我々もここで車を停めてしばらく休憩をする。
存在感ある大木の傍らを流れる春先の水に手を浸す。心まで洗われるような冷たさだ。
子供たちも普段遊んでいる世界とは違う雰囲気の中ではしゃいでいる。
おかげで少々休憩の時間を取り過ぎたようだ。時計に目をやると時間は11:00過ぎ。
テーブルと椅子を広げることができる場所なので此処で早めのお昼を取ることにした。
お昼を楽しんでいる間、いくつもの登山グループが足を止めて気軽に声を掛けてくれる。
その一度きりのコミュニケーションが妙に嬉しい。
休憩を終えて進むその先では雄大な景色を楽しむことができた。
都心から比較的アクセスしやすい場所でこのような世界を楽しめるのは素晴らしい。
深い谷を挟んだ対面の山腹にも延々と連なる林道の姿が確認され、
真横に通り抜けるその様子はさながら万里の長城であった。
それにしても空が近い。青空のおかげで一層の爽快感がある。
ただ、この林道は小さな崩落が多いので注意が必要でもある。
今回は支障がなかったが、何箇所か大きな岩が路面に鎮座して慎重に進む場面もあった。
気が付けば緩やかな勾配を下りはじめていた。
整備されているところと崩落の痕跡が相互に繰り返される路面を進む。
何年か先にはここも舗装されてしまうのだろうが、
貴重な長距離ダートの雰囲気を今のうちに楽しんでおこう。
途中、新しい命を宿らせているバッコヤナギと思われる樹木が目に留まる。
緑色の少ない崖沿いでその存在は目立っていた。
ほどなくして有馬線との分岐が見えてきた。
◆林道有馬線
分岐点では大名栗線が続く直進路は予想に反して開けられていたが、
今回は有馬線に入線すべく右に進路を取った。
ここからは急勾配の坂を下る。約2kmほどのダートだ。
幅員も狭く、両側から迫り出した樹木のおかげで覆われた感のある林道であるが、
そのせいかカーブミラーに映る青空の美しさが際立って見えた。
雨風の浸食によって荒れ気味の状態が続いて車の挙動が大きくなるが
車内ではそのリズムに合わせる子供たちの笑い声が響いていた。
勾配が緩やかになると同時に路面も広くなってきた。
一気に下ってきた感があるので、ひと息入れるために車を停めて少々休むことにした。
改めて周囲を見回すと少し寂しさがあるが、木々には新芽が顔を出している。
この辺りが新緑で賑わう頃はどのような雰囲気になるのだろうか。
それを確めるために、時間を作ってまた訪れてみよう。
さぁ、舗装路までもうすぐ。
土の感触を大切にしながら陽だまりのダート部分を楽しんだ。
◆飯能方面へ
有馬渓谷〜名栗湖の景観ポイントを通過してr53に出た。
付近の林道炭谷入線や人見入線の様子も見たかったところであるが、
時間は13:00過ぎということもあり、朝走ってきたr70を戻ることにする。
約30分後、飯能市の阿須運動公園で車を降りていた。
子供たちとの約束通り、遊具施設のある場所に立ち寄ったのだ。
それから暫く、親の存在をすっかり忘れたかのように自由に遊びまくっていた。
道路を挟んだ向かいにはあけぼの公園があり、その敷地内にはムーミン谷がある。
わざわざ遠くから出向くほどではないと思われるが、
小さな子供にとっては遊べる場所で、無料で十分楽しめるのがありがたい。
お弁当持参でのんびり過ごすには良いだろう。
さて、時間は17時前。

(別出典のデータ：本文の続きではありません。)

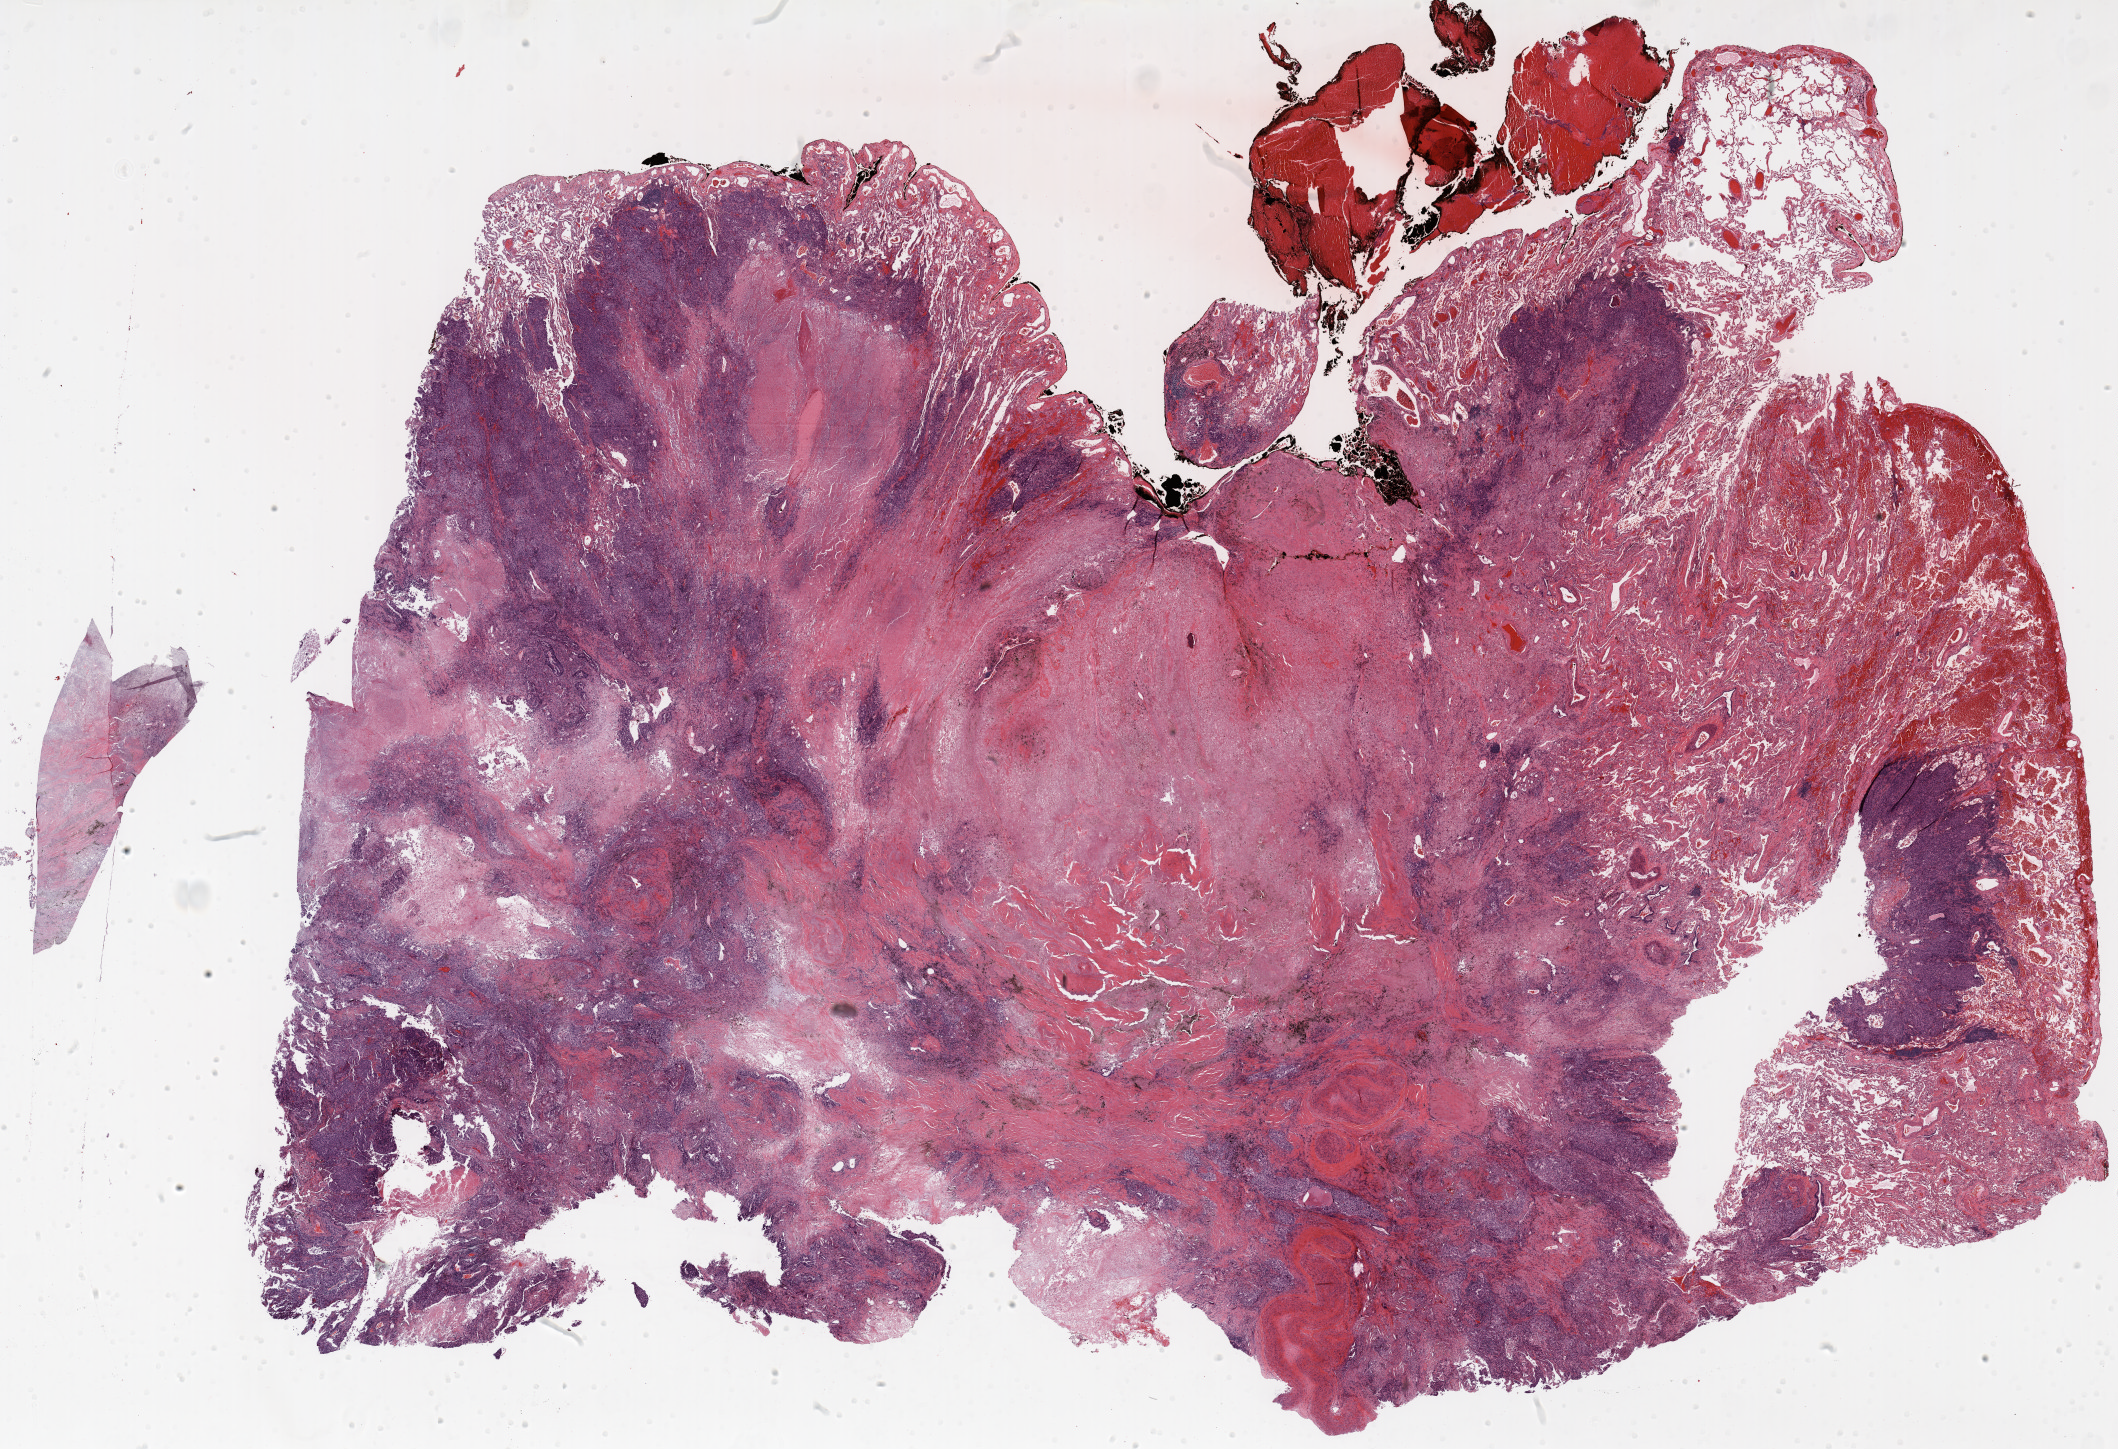
Whole-slide histology image, Hematoxylin and eosin (H&E) stained, whole scanned area (about 34.0 x 23.3 mm) shown as a low-resolution overview. Formalin-fixed paraffin-embedded (FFPE) section. Lung. Male patient, aged 69 at enrolment. Current smoker at enrolment. Grade: poorly differentiated (G3).
Tumour size (pathology): 40 mm. Primary tumour location (clinical record): right upper lobe. Stage (AJCC 6th edition): IB. Participant's lung-cancer diagnosis: Adenocarcinoma, NOS (ICD-O-3 8140/3).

早めの昼飯だったせいかお腹は正直である。
そろそろ、晩飯のことが気になりだした。
帰り道の方向には少し離れた先に「古都」があるが、今回は遠回りして帰ることにした。
◆日高方面へ(むささび亭)
高麗駅と鹿台橋を結ぶ道路沿いに停車している「むささび亭」にやってきた。
ここは以前から気になっていたカレー屋である。
特別目立つような看板があるわけでないので、外観からはカレー屋には思えないが、
実際に横田基地で使用されていたアメリカンなボンネットバスを改良した店内は
ウッド調でまとめられ雰囲気が良い。
時間が早いため、他に客はおらず我が家だけの専用バスとなった。
ちなみに、この店の営業日は金、土、日の週末だけである。
学生時代に本場コックが作るインド料理店でアルバイトしていた私にとって、
カレーにはそれなりのこだわりを持っている。そして、嫁も無類のカレー好き。
注文したのはチキンカレー(1,155円)とナンセット(1,575円)x2。
チキンカレーは5段階の辛さを選べるが、今回は2段階目(いわゆる中辛)。
なるほど、確かに美味しいし、好みの味であった。
ナンセットに付くカレーはドライ風味のタイプと豆カレー。
こちらは辛くないので子供たちも喜んでいた。
特にナンセットに付くドライ風味のカレーは美味しかった。
少々癖はあるのだが、上に書いた学生時代に覚えた味を懐かしく思い出した。
◆帰り道
店の外は薄暮。プル式のスモールライトを付けて発進する。
市街地に向かうにつれて少し混んできたようだ。
しばらくは子供たちの明るい話し声が聞こえていたが、
赤信号で止まった際に見てみると、いつの間にかすっかり熟睡モード。
ラジオのボリュームを落とし、その寝顔に小さな幸せを実感する。
信号が青に変わっても帰り道を急ぐ必要はない。
ハンドルを軽く握り直し、ゆっくりとアクセルを踏み込んだ・・・
あれが舗装になったらロードでなんて考えるのは不謹慎かもしれませんね。
むささび停、昔食べましたが今も健在ですかね。
バスはあるみたいですが。
記事のすべてが懐かしいです。
このシリーズ最高です。
大名栗林道に関しては貴重な山岳ダートなのであのまま残ってもらいたいものです。
むささび亭は先週の土曜日にも前を通りましたが、時間が早くて開店前でした。
「ナンセットですか?」
「4セットです」
って感じだったんでしょうか・・・
# 元ネタ@京都のおみやげ屋さんにて
「これください」
「“おたべ”ですか?」
「いいえ、持ち帰りです」
近場でこんなところがあるとは思いませんでした。
今度チビ達と行ってみようと思います。
あのバスは巾着田にBBQに行くたびに気になっていたんです。カレー屋さんだったとは・・・
カレーグルメなきーじぇいさんが美味しいと言うならば、行かねば・・・
座布団2枚!!・・・と思ったけど、やっぱヤメた。
>ケンさん
きっと、お子さんたちは喜びますよ。
ムーミン屋敷以外にも幾つか建物があって図書や玩具を楽しめる場所もあります。
>シャウラさん
インドカレーなので私の好みでしたし、雰囲気もプラスアルファで気に入ったお店です。
辛さは3以上になると相当みたいです(私は2でちょうど良かった記憶が・・・)。